One-class classification (OCC) is a longstanding method for anomaly detection. With the powerful representation capability of the pre-trained backbone, OCC methods have witnessed significant performance improvements. Typically, most of these OCC methods employ transfer learning to enhance the discriminative nature of the pre-trained backbone's features, thus achieving remarkable efficacy. While most current approaches emphasize feature transfer strategies, we argue that the optimization objective space within OCC methods could also be an underlying critical factor influencing performance. In this work, we conducted a thorough investigation into the optimization objective of OCC. Through rigorous theoretical analysis and derivation, we unveil a key insights: any space with the suitable norm can serve as an equivalent substitute for the hypersphere center, without relying on the distribution assumption of training samples.

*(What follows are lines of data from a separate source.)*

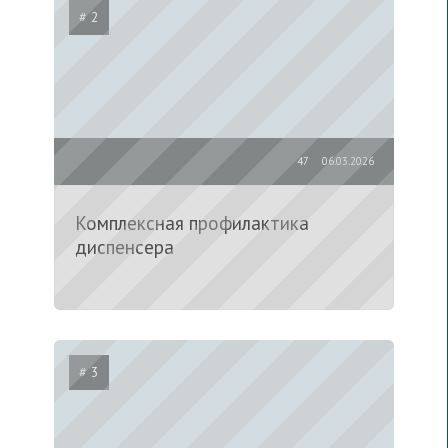
# 2
47
06.03.2026
Комплексная профилактика
диспенсера
# 3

Further, we provide guidelines for determining the feasible domain of norms for the OCC optimization objective. This novel insight sparks a simple and data-agnostic deep one-class classification method. Our method is straightforward, with a single 1x1 convolutional layer as a trainable projector and any space with suitable norm as the optimization objective. Extensive experiments validate the reliability and efficacy of our findings and the corresponding methodology, resulting in state-of-the-art performance in both one-class classification and industrial vision anomaly detection and segmentation tasks.